▽
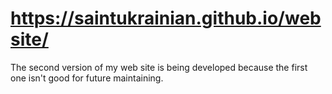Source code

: # https://saintukrainian.github.io/website/
The second version of my web site is being developed because the first one isn't good for future maintaining.
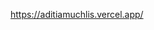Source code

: https://aditiamuchlis.vercel.app/

<!---
aditiam/aditiam is a ✨ special ✨ repository because its `README.md` (this file) appears on your GitHub profile.
You can click the Preview link to take a look at your changes.
--->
△
→ **Exercise**:
Leaving out the pictures, restate the listing above exactly.

→ **Expected answer**:
Source code

: # https://saintukrainian.github.io/website/
The second version of my web site is being developed because the first one isn't good for future maintaining.
Source code

: https://aditiamuchlis.vercel.app/

<!---
aditiam/aditiam is a ✨ special ✨ repository because its `README.md` (this file) appears on your GitHub profile.
You can click the Preview link to take a look at your changes.
--->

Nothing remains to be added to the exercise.